→ **Ausgewählter Auszug**:
——

Warum Jesus auf alten Bildern Brezen isst
Forschung Wurde beim letzten Abendmahl Laugengebäck verspeist? Eine Volkskundlerin hat diese Frage erforscht
Tübingen Um die Entstehung der Breze ranken sich ganz unterschiedliche Legenden. Eine stammt aus Bad Urach bei Reutlingen. Sie erzählt, dass sich dort im Jahr 1477 ein inhaftierter Bäcker seine Freiheit erbacken konnte, indem er ein Brot produzierte, durch das dreimal die Sonne scheint – die Breze. Eine andere besagt, dass einem Mönch die Idee zum Backen einer Breze gekommen sein soll, als er seine Mitbrüder beim Beten beobachtete. Ihre vor dem Körper verschränkten Arme sollen ihn inspiriert haben.
Beides ist wohl nicht wahr, sagt Irene Krauß. Die Historikerin, die in den Neunzigern das Museum für Brotkultur in Ulm leitete und heute im baden-württembergischen Bad Säckingen lebt, hat „Das große Buch der Brezel“geschrieben. Darin ist ein Bild aus dem 11. Jahrhundert zu sehen, dass das Abendmahl zeigt. Und bei Jesus und seinen Jüngern liegt neben Fisch und Wein auch eine Breze auf dem Tisch. Gab es sie schon damals? Nein, sagt Krauß. Das Bild stamme aus einem Kloster bei Salzburg. Brezen seien die Vorgänger der Hostien. Sie wurden in der Kirche zum Abendmahl gereicht. Und weil Maler das darstellten, was sie kannten, gab es Brezen beim Abendmahl. Entwickelt habe sich die Breze aus Teigkringeln, die zur Zeit der Römer zu kultischen Zwecken gegessen wurden. Daraus entstand Gebäck in Form einer Sechs, dann wurden zwei Sechsen zusammengelegt und schließlich zur Breze verschlungen. Die Legende von den mit verschränkten Armen betenden Mönche habe aber einen wahren Kern. Das Wort Brezel leite sich vom lateinischen Brachium ab, das übersetzt Arm heißt.

——

→ **Erfasste Daten**:
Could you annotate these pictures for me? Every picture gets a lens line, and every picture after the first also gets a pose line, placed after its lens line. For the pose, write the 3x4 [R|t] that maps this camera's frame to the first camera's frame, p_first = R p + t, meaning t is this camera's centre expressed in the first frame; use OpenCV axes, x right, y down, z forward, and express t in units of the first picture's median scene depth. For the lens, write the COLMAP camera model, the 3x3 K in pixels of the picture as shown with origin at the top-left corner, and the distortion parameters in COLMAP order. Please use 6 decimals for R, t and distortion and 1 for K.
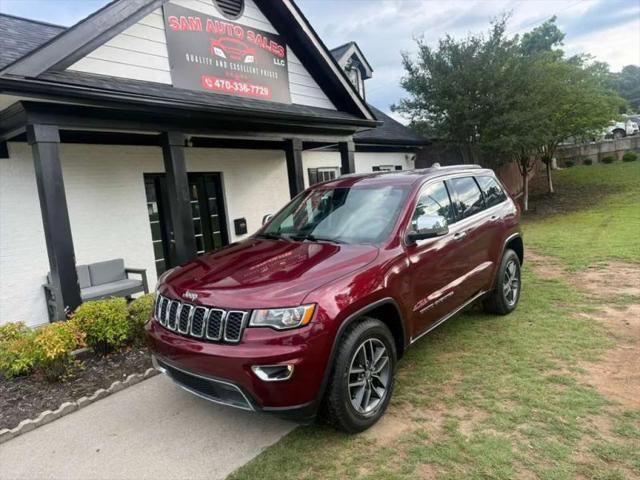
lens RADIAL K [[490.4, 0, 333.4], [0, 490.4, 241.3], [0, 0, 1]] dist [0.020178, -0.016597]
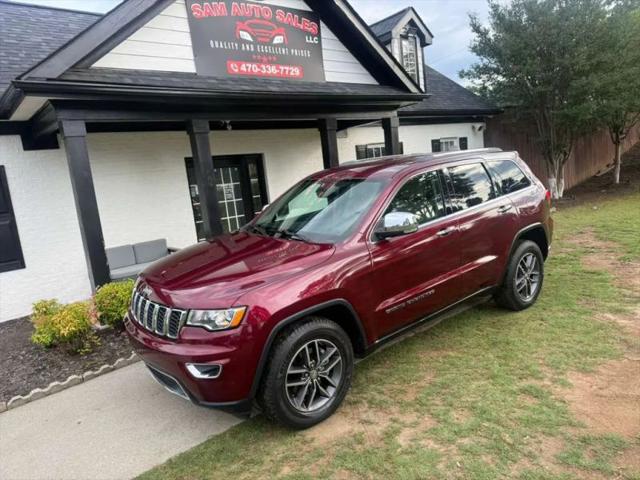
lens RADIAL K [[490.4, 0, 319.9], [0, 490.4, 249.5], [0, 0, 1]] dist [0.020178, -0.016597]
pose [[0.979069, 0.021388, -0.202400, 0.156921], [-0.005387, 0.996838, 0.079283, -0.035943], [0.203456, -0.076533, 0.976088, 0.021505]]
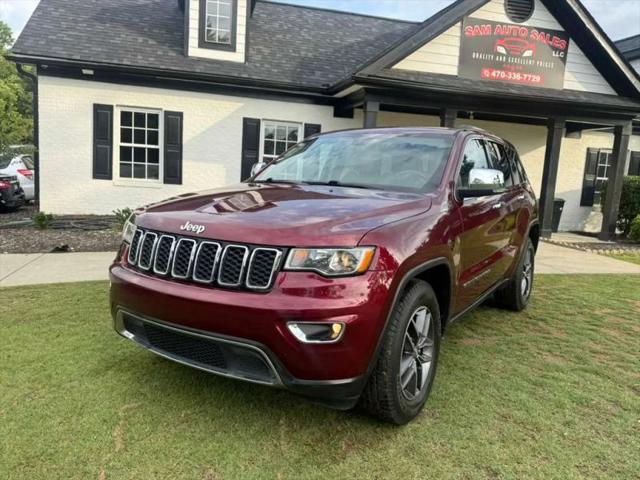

——

→ **Aufgaben**:
- 1) Liste alle Städte auf, die im Text über die Breze genannt werden.
- 2) Gib sämtliche Einträge unter den erfassten Daten Zeile für Zeile unverändert wieder und lass dabei die Bilder weg.

→ **Lösungen**:
- 1) Tübingen, Bad Urach, Reutlingen, Ulm, Bad Säckingen, Salzburg

- 2)
Could you annotate these pictures for me? Every picture gets a lens line, and every picture after the first also gets a pose line, placed after its lens line. For the pose, write the 3x4 [R|t] that maps this camera's frame to the first camera's frame, p_first = R p + t, meaning t is this camera's centre expressed in the first frame; use OpenCV axes, x right, y down, z forward, and express t in units of the first picture's median scene depth. For the lens, write the COLMAP camera model, the 3x3 K in pixels of the picture as shown with origin at the top-left corner, and the distortion parameters in COLMAP order. Please use 6 decimals for R, t and distortion and 1 for K.
lens RADIAL K [[490.4, 0, 333.4], [0, 490.4, 241.3], [0, 0, 1]] dist [0.020178, -0.016597]
lens RADIAL K [[490.4, 0, 319.9], [0, 490.4, 249.5], [0, 0, 1]] dist [0.020178, -0.016597]
pose [[0.979069, 0.021388, -0.202400, 0.156921], [-0.005387, 0.996838, 0.079283, -0.035943], [0.203456, -0.076533, 0.976088, 0.021505]]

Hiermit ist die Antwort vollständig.